Woojeong Choi is a PhD candidate in the Department of Korean Language and Literature at Yonsei University in Seoul. Her research explores gender, cultural citizenship, and material modernity in twentieth-century East Asian visual and performance culture, with a focus on transnational comparisons between Korea and Japan. Her doctoral dissertation examines the representation of female college students in 1980s Korean popular cinema. She is co-editor of Kinema: Film-Novels and Scenarios (Vols. 1 & 2, 2024–2025) and has published on Korean women’s independent film fandom. She also engages with contemporary media discourse as a film and theater critic.

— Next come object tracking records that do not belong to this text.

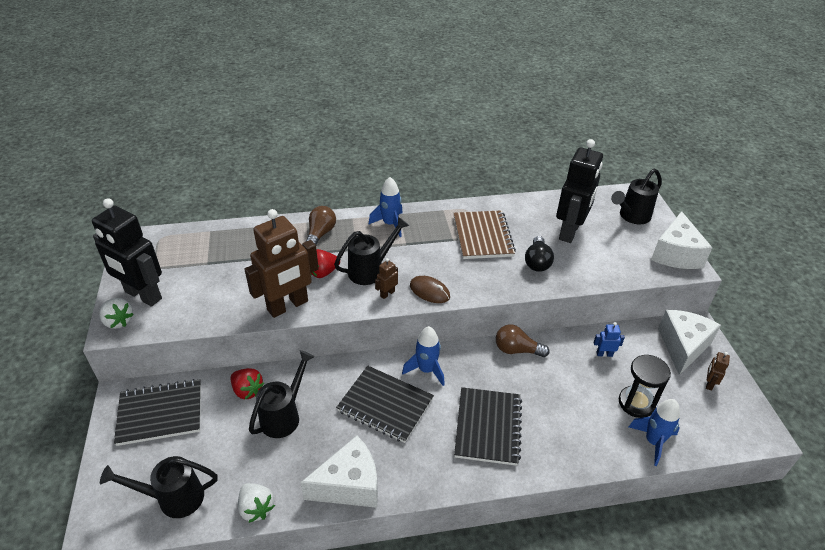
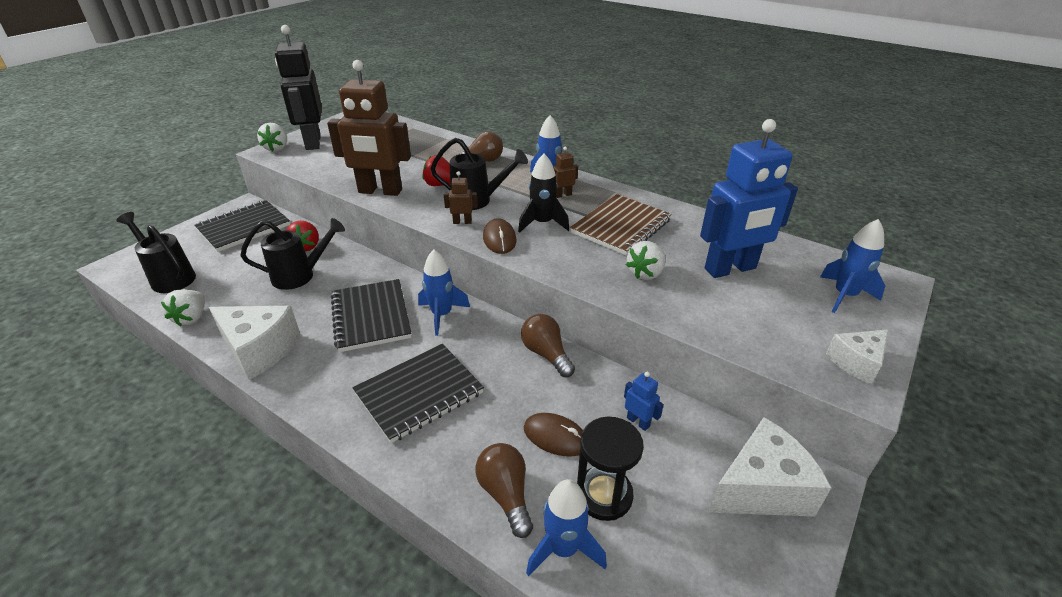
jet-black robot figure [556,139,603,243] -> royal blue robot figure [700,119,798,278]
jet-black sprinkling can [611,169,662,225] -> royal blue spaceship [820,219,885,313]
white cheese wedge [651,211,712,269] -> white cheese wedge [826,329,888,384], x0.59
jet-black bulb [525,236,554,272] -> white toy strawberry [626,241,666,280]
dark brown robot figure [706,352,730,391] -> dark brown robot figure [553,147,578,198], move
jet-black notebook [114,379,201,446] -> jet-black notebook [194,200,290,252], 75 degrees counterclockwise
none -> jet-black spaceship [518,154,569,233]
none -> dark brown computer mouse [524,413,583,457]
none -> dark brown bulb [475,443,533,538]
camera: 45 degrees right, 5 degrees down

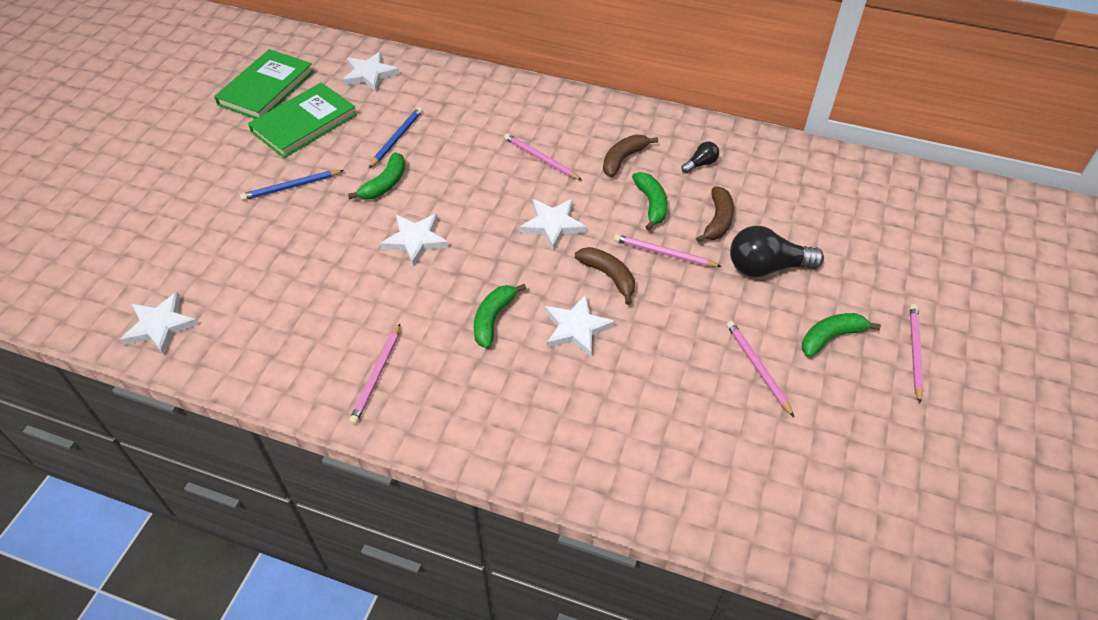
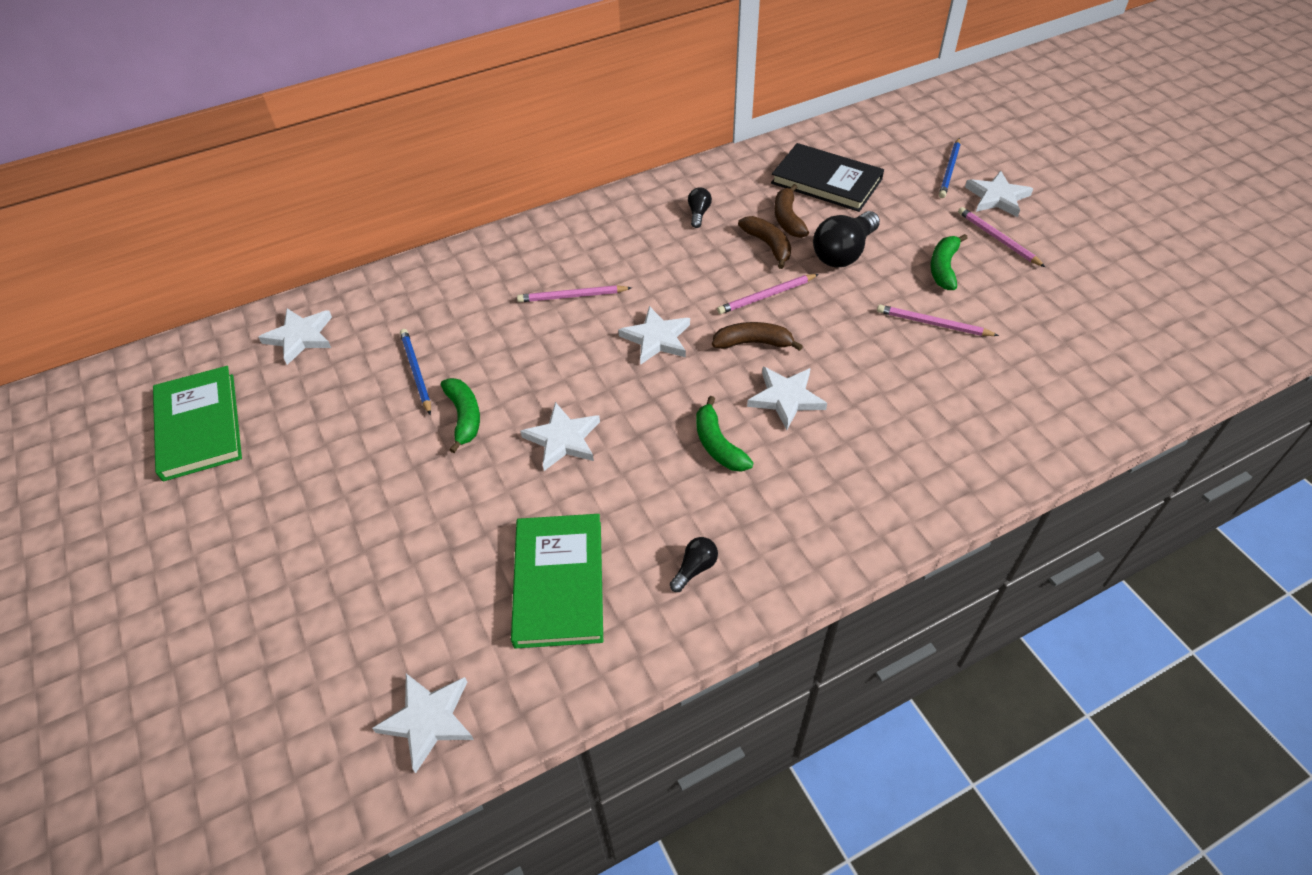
green book [248,83,357,158] -> green book [511,514,603,649], move
dark brown banana fruit [603,135,658,177] -> dark brown banana fruit [774,184,809,238], move
royal blue lead pencil [240,170,344,201] -> royal blue lead pencil [939,138,960,198], move
green banana fruit [632,172,667,230] -> none
pink lead pencil [349,324,400,425] -> jet-black bulb [670,537,718,592]
none -> jet-black book [771,143,884,212]
none -> white star [965,171,1033,217]
camera: 45 degrees left, 0 degrees up

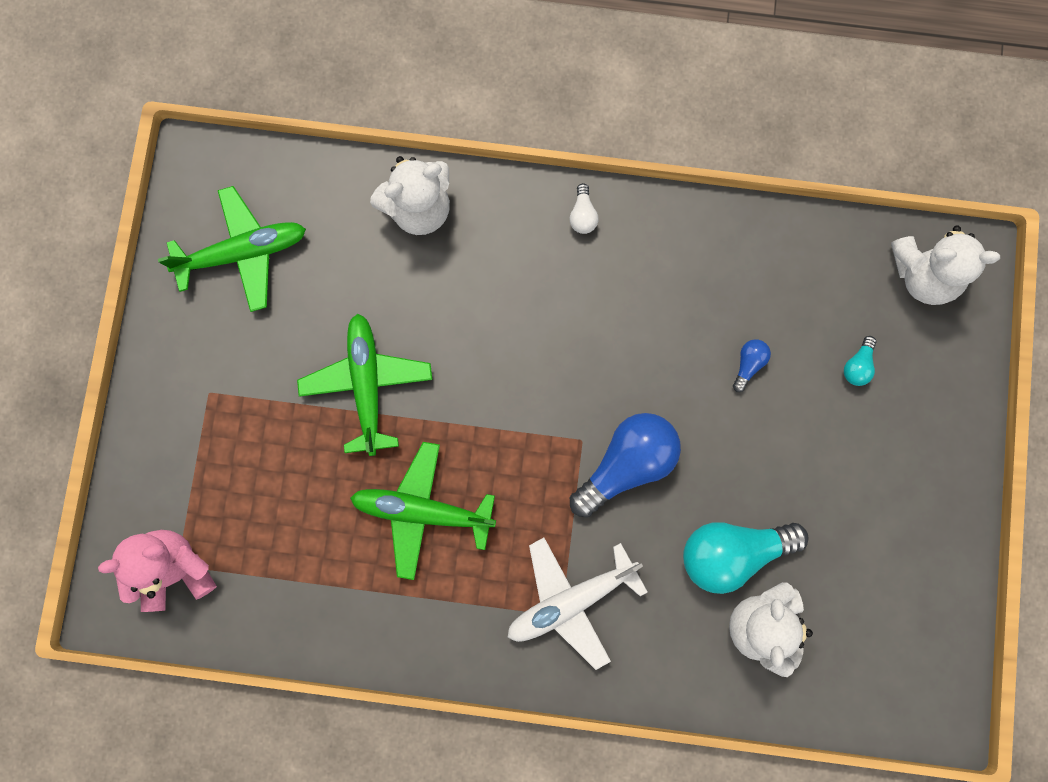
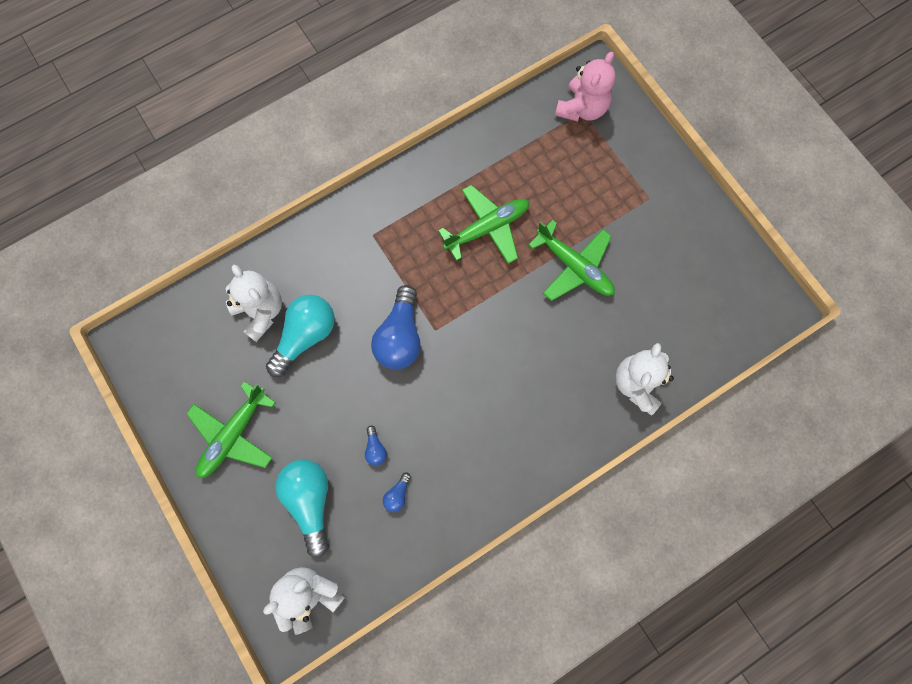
white bulb [569,183,598,234] -> none
green toy plane [158,186,306,312] -> green toy plane [186,381,276,478], move
turquoise bulb [844,336,876,386] -> turquoise bulb [275,459,329,557], x2.27
white toy plane [507,538,648,670] -> none
none -> royal blue bulb [383,472,411,512]
camera: 140 degrees right, 5 degrees down

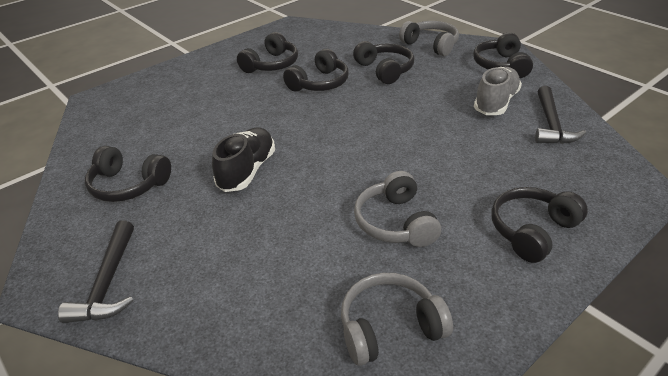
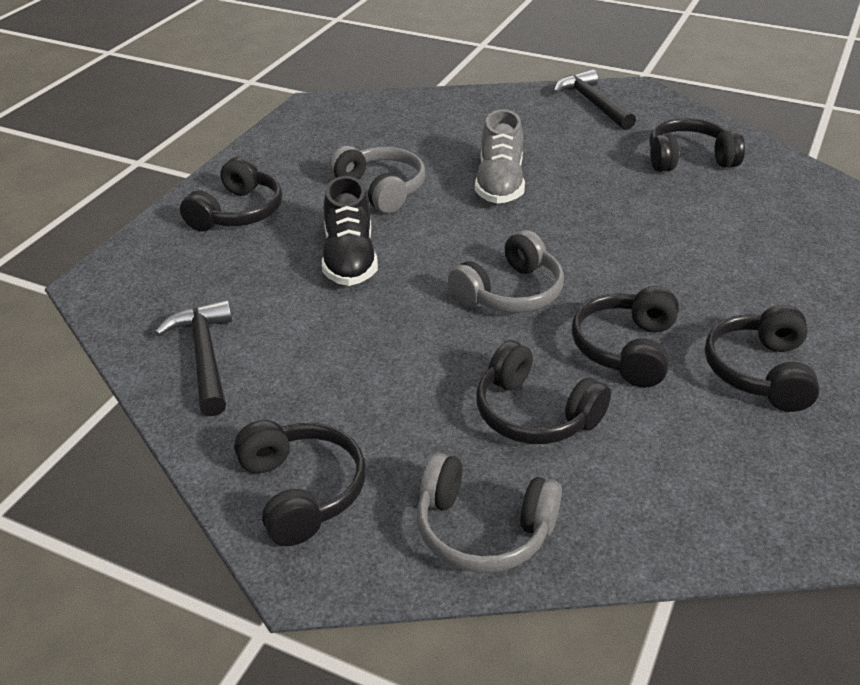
gray shoe [474,67,522,115] -> gray shoe [475,109,525,204], move
jet-black shoe [212,128,275,192] -> jet-black shoe [322,176,378,286], move
gray headset [341,273,453,366] -> gray headset [448,230,564,313], move
camera: 155 degrees right, 0 degrees up

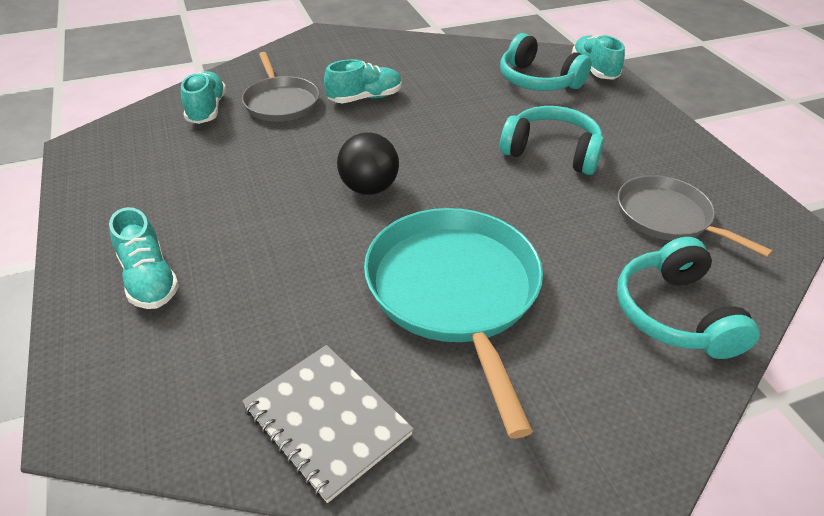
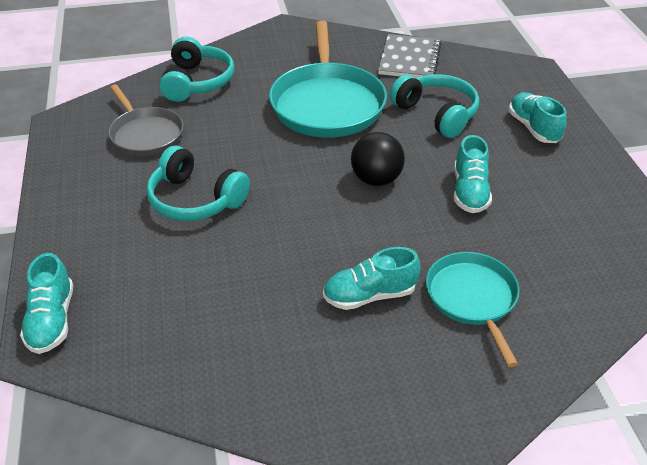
turquoise headset [500,33,592,91] -> turquoise headset [390,74,479,138], move
gray frying pan [242,52,319,122] -> turquoise frying pan [426,252,519,367]
turquoise shoe [181,71,226,124] -> turquoise shoe [454,135,492,213], move
gray notebook [242,345,414,503] -> gray notebook [378,34,441,78], 45 degrees clockwise
camera: 170 degrees left, 0 degrees up

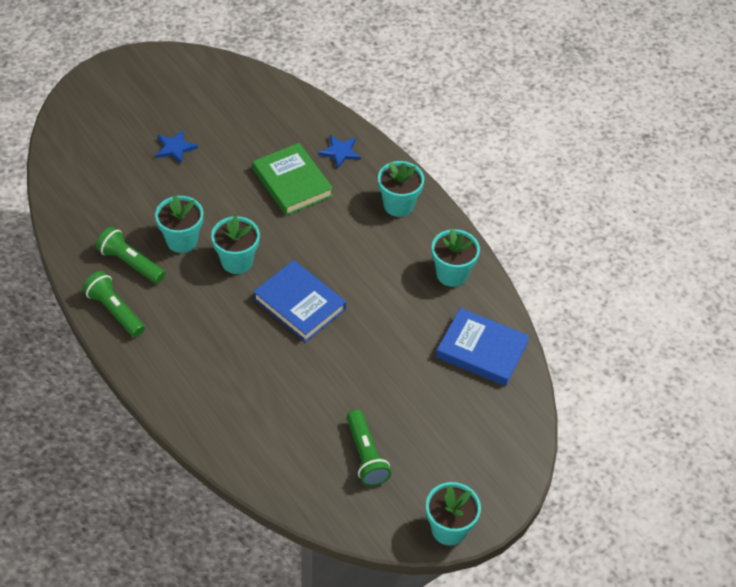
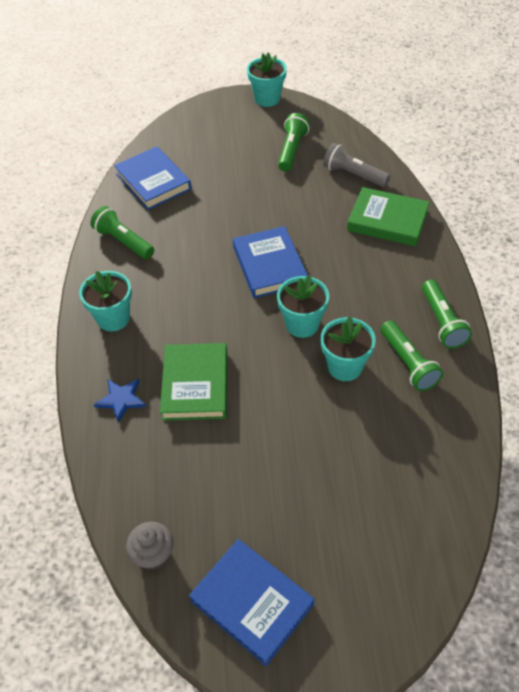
royal blue star [156,130,198,164] -> none
turquoise potted plant [432,228,480,287] -> green flashlight [90,206,154,259]
none -> gray flashlight [323,143,390,187]
none -> green book [347,187,429,246]
none -> gray cupcake [126,522,174,570]
none -> royal blue book [189,539,314,666]
camera: 145 degrees left, 0 degrees up

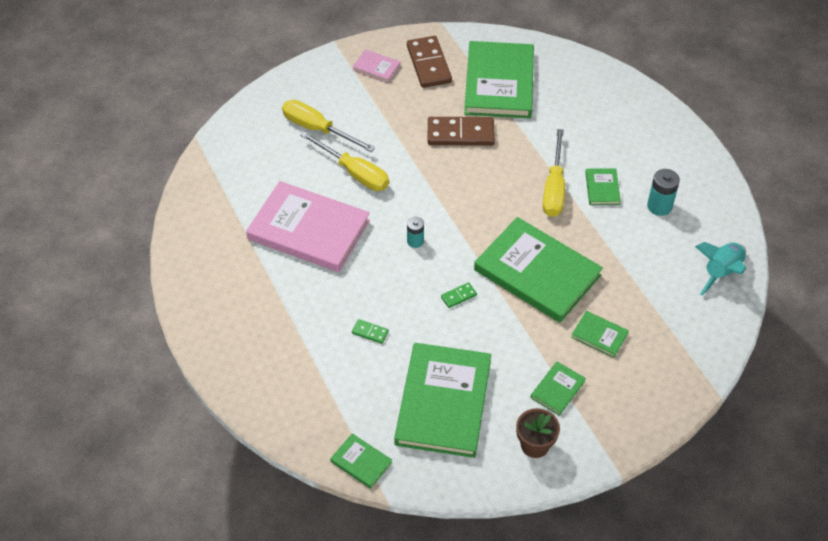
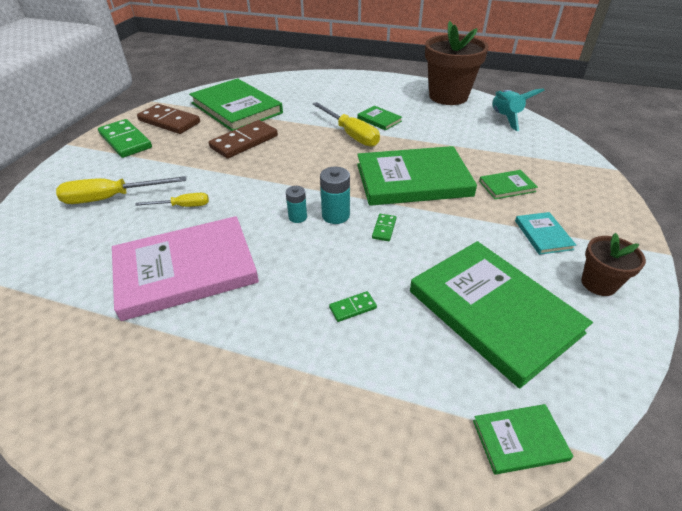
pink book [352,49,401,83] -> green domino [98,119,152,158]
bright yellow hand screwdriver [300,131,389,191] -> bright yellow hand screwdriver [135,193,209,207], x0.57
turquoise AA battery [647,169,680,216] -> turquoise AA battery [320,167,350,224], move
green book [530,361,586,416] -> turquoise book [515,212,576,255]
none -> dark brown potted plant [425,21,489,105]
camera: 45 degrees left, 10 degrees down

Institutional Affiliation:

Yonsei University


Session

06-27
14:15
20min
Parallel Entanglements: Small Theater Practices and Cultural Citizenship of Young Women in 1980s Korea and Japan
Woojeong Choi

In the 1980s, an era of closed borders and constrained global mobility, South Korea and Japan traced divergent material trajectories toward a common horizon: the emergence of young women as agentive cultural subjects. Korea’s University Graduation Quota System (1981) produced a rapid expansion of educated young women whose professional aspirations remained foreclosed; Japan’s post-Plaza Accord bubble economy, meanwhile, channeled the 1970s magazine-driven “An-non” culture of female self-fashioning into the experiential consumption ethos of the nascent “Hanako Generation.” Yet across these differences, the small theater—Sogŭkchang (소극장) in Korea, Shōgekijō (小劇場) in Japan—functioned as an affective infrastructure: a shared spatial form funneling these pressures toward analogous claims to cultural citizenship.
Archival evidence from Korean daily newspapers and Japanese periodicals—including Shūkan Josei (週刊女性) and Shūkan Asahi (週刊朝日)—reveals that young women, not passive audiences but active cultural agents, transformed these theaters into parallel sites of mediation. In Korea, the small theater became a space where the reclamation of national forms converged with contemporary experimentation—from talchum and pansori to poetry readings and art exhibitions—forging solidarity through hybrid practice. In Japan, the small theater became a space for localizing transnational and avant-garde aesthetics—from the French New Wave to Angura and Butoh—cultivating intellectual agency through cosmopolitan curation.
I argue that this twin reclamation of cultural space and intellectual subjectivity constituted a claim to cultural citizenship enacted through distinct registers: Korean women practiced “Spatial Sovereignty” to circumvent patriarchal domesticity; their Japanese counterparts exercised “Consumption Sovereignty” to define their own intellectual frontiers. These parallel entanglements reconfigure 1980s East Asian youth culture as a foundational site of gendered agency—already embedded in transnational cultural circuits—that anticipates new modes of “being global” crystallizing in the post-Cold War decades.